Feuerwehr-Drohne in Brake attackiert!
44-Jähriger beschießt Einsatzdrohne mit Feuerwerkskörpern – Polizei ermittelt wegen Sachbeschädigung

Am Abend des 6. Januar 2026 kam es zu einem ungewöhnlichen Zwischenfall im Landkreis Wesermarsch: Während eines Einsatzes der Freiwilligen Feuerwehr Brake in der Juiststraße wurde die dort eingesetzte Einsatzdrohne gezielt mit Feuerwerkskörpern beschossen. Die Polizeiinspektion Delmenhorst / Oldenburg - Land / Wesermarsch gab hierzu eine Pressemitteilung heraus.
Vorfall: Drohne im Visier eines Feuerwerkskörpers
Gegen 19:20 Uhr setzte die Freiwillige Feuerwehr Brake ihre Drohne ein, vermutlich zur Lageerkundung oder Koordination am Einsatzort. Nach aktuellem Stand richtete ein 44-jähriger Einwohner aus Brake mehrmals Feuerwerkskörper auf die Drohne. Das Fluggerät verfehlte die Geschosse nur knapp und blieb unbeschädigt.
Polizei verhindert weitere Angriffe
Dank des schnellen Eintreffens von Polizeibeamten aus Brake konnten weitere Versuche, die Einsatzdrohne zu beschädigen, unterbunden werden. Gegen den 44-jährigen Tatverdächtigen wurden Ermittlungen wegen versuchter Sachbeschädigung eingeleitet.

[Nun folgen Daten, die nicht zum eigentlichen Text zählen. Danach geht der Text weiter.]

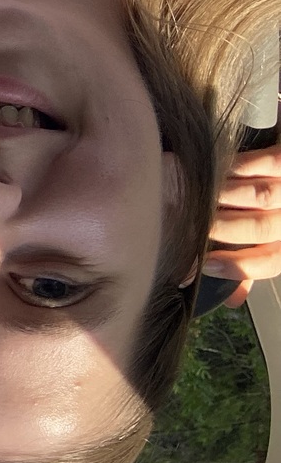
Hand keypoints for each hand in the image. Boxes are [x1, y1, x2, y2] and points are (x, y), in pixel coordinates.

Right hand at [204, 147, 280, 306]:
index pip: (269, 261)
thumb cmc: (273, 211)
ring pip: (259, 196)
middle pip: (259, 228)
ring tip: (197, 194)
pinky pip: (266, 163)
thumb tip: (230, 299)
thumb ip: (251, 264)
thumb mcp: (269, 240)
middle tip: (189, 223)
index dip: (238, 266)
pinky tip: (218, 171)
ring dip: (224, 196)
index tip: (206, 265)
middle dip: (221, 227)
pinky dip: (238, 167)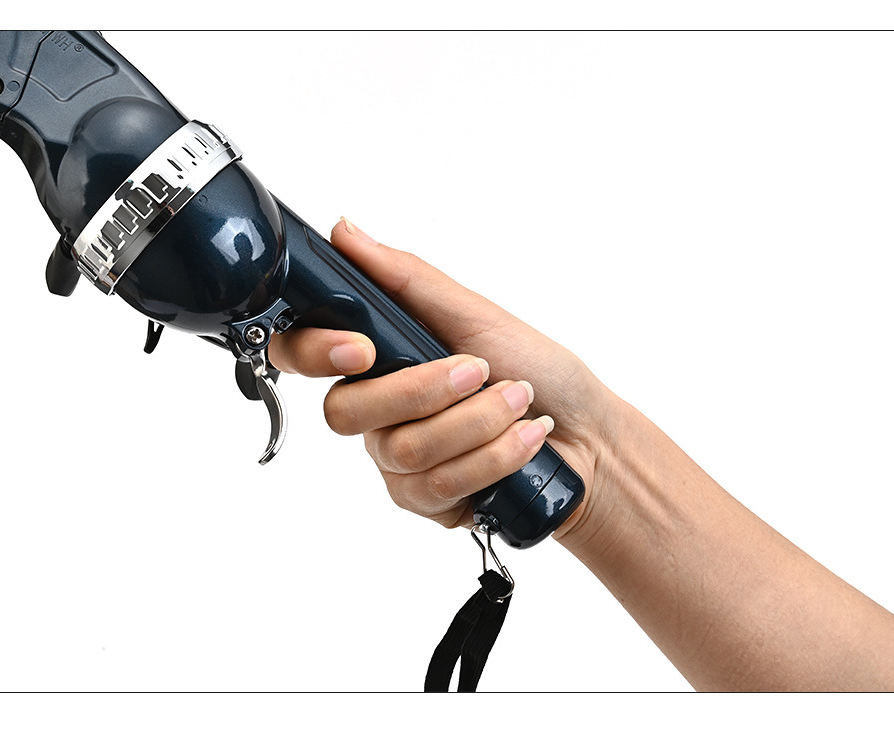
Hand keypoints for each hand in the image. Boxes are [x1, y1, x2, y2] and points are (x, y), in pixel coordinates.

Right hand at [268, 219, 611, 532]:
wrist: (589, 435)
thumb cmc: (539, 370)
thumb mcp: (474, 313)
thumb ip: (405, 278)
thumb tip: (346, 232)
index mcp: (380, 357)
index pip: (304, 354)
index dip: (316, 351)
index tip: (363, 347)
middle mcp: (378, 412)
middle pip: (347, 413)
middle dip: (425, 390)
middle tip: (481, 369)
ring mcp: (397, 462)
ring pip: (402, 451)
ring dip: (477, 422)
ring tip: (519, 403)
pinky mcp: (425, 501)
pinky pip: (437, 486)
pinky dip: (493, 457)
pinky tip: (524, 441)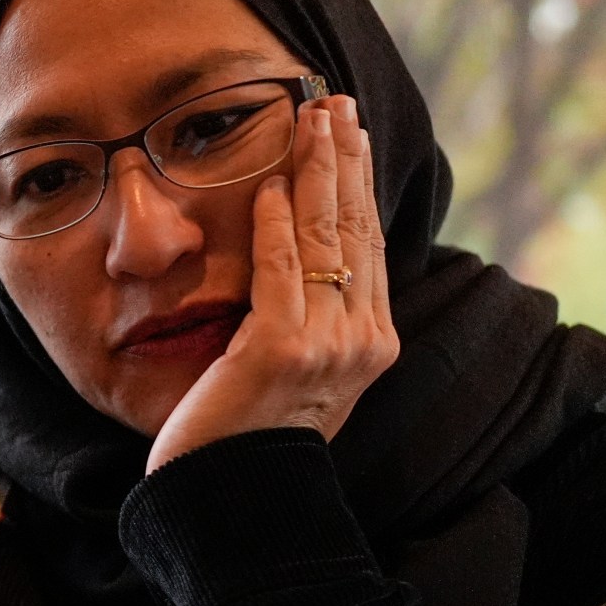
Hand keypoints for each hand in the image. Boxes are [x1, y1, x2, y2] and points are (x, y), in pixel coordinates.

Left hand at [145, 96, 398, 473]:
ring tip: (309, 119)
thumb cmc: (251, 441)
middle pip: (355, 230)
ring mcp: (325, 347)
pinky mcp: (280, 351)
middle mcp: (360, 341)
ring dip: (317, 172)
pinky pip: (281, 274)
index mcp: (369, 343)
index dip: (359, 183)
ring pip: (326, 240)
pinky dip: (277, 227)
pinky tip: (272, 187)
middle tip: (333, 102)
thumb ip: (310, 323)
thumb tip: (305, 266)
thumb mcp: (297, 377)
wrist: (236, 502)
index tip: (348, 132)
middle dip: (344, 159)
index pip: (366, 244)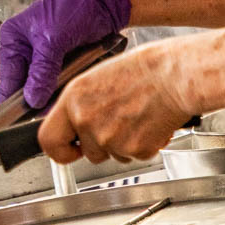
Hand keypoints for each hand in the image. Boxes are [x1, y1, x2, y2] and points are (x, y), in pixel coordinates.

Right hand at [0, 0, 131, 107]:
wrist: (106, 0)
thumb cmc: (75, 6)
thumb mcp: (53, 39)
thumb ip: (42, 70)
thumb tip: (32, 99)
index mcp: (13, 40)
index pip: (7, 79)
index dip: (14, 100)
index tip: (22, 119)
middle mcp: (26, 51)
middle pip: (25, 87)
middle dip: (38, 98)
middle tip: (50, 109)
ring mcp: (45, 59)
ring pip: (44, 89)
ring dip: (54, 95)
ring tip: (64, 96)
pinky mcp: (63, 64)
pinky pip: (60, 85)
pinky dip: (66, 89)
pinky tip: (73, 89)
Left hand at [37, 26, 224, 163]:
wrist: (176, 75)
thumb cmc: (145, 69)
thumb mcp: (98, 78)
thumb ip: (81, 103)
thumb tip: (76, 120)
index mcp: (74, 99)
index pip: (48, 140)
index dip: (59, 150)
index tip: (69, 150)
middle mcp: (87, 121)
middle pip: (87, 152)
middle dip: (101, 145)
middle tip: (119, 125)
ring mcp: (110, 138)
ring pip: (112, 154)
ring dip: (123, 144)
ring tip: (137, 116)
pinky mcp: (134, 149)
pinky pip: (135, 155)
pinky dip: (144, 145)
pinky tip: (150, 122)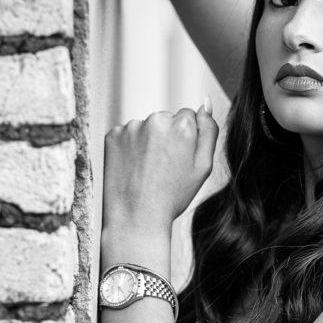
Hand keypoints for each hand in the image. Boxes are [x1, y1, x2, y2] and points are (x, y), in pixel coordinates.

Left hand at [103, 99, 217, 232]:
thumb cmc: (172, 196)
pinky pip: (126, 135)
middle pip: (166, 119)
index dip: (185, 140)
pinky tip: (132, 168)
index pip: (188, 117)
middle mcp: (156, 120)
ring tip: (146, 171)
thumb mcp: (203, 167)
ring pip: (145, 127)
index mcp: (182, 126)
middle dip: (166, 137)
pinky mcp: (113, 135)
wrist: (136, 218)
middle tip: (162, 168)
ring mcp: (132, 127)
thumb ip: (209, 130)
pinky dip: (129, 148)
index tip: (178, 160)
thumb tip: (206, 103)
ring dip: (147, 142)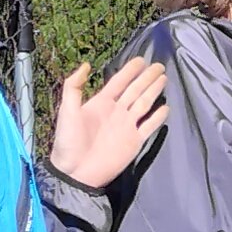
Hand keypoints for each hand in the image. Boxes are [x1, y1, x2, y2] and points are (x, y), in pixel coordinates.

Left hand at [51, 57, 172, 183]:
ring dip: (154, 91)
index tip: (141, 60)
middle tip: (159, 66)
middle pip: (135, 90)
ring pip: (144, 104)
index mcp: (101, 103)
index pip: (119, 82)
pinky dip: (157, 118)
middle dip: (147, 77)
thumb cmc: (68, 142)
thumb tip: (86, 65)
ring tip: (163, 79)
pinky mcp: (134, 142)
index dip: (130, 70)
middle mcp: (117, 112)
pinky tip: (165, 108)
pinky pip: (149, 127)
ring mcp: (127, 126)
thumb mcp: (67, 111)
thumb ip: (73, 87)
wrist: (75, 172)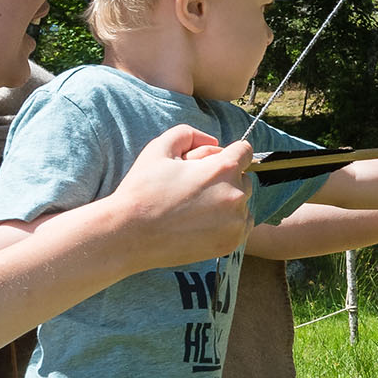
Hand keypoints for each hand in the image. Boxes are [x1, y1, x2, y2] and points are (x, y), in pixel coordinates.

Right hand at [74, 123, 252, 268]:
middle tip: (196, 187)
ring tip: (197, 207)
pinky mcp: (230, 243)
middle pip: (245, 178)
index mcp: (223, 169)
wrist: (130, 234)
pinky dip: (228, 222)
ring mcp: (235, 222)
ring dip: (228, 201)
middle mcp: (236, 195)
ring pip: (243, 203)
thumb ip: (189, 134)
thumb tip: (213, 142)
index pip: (246, 151)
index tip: (216, 162)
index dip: (230, 152)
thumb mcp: (160, 147)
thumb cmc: (143, 189)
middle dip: (226, 178)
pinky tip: (202, 222)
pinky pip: (241, 226)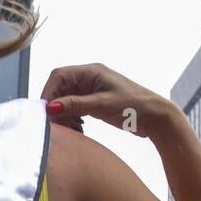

Hintergrund: Drohneneinsatz bei der Feuerwehr
Drohnen werden bei Feuerwehreinsätzen zunehmend zur Unterstützung genutzt, etwa zur Lagebeurteilung oder zur Suche nach Brandherden. Ihr Einsatz bietet viele Vorteile, wie einen besseren Überblick und erhöhte Sicherheit für die Einsatzkräfte.
Mögliche Risiken durch Angriffe
Eine gezielte Beschädigung oder Beeinträchtigung von Einsatztechnik kann gravierende Folgen haben. Neben Sachschäden könnten dadurch Rettungsmaßnahmen unterbrochen oder verzögert werden.
Polizeiliche Ermittlungen eingeleitet
Die Ermittlungen wegen versuchter Sachbeschädigung laufen. Weitere Details zum Motiv oder Verlauf des Einsatzes wurden bislang nicht bekannt gegeben.
Der Vorfall verdeutlicht die Herausforderungen, mit denen Rettungsdienste und Behörden beim Einsatz moderner Technik konfrontiert werden. Die Polizeiinspektion Delmenhorst / Oldenburg - Land / Wesermarsch appelliert an die Bevölkerung, Einsatzkräfte bei ihrer Arbeit zu unterstützen und deren Ausrüstung nicht zu gefährden.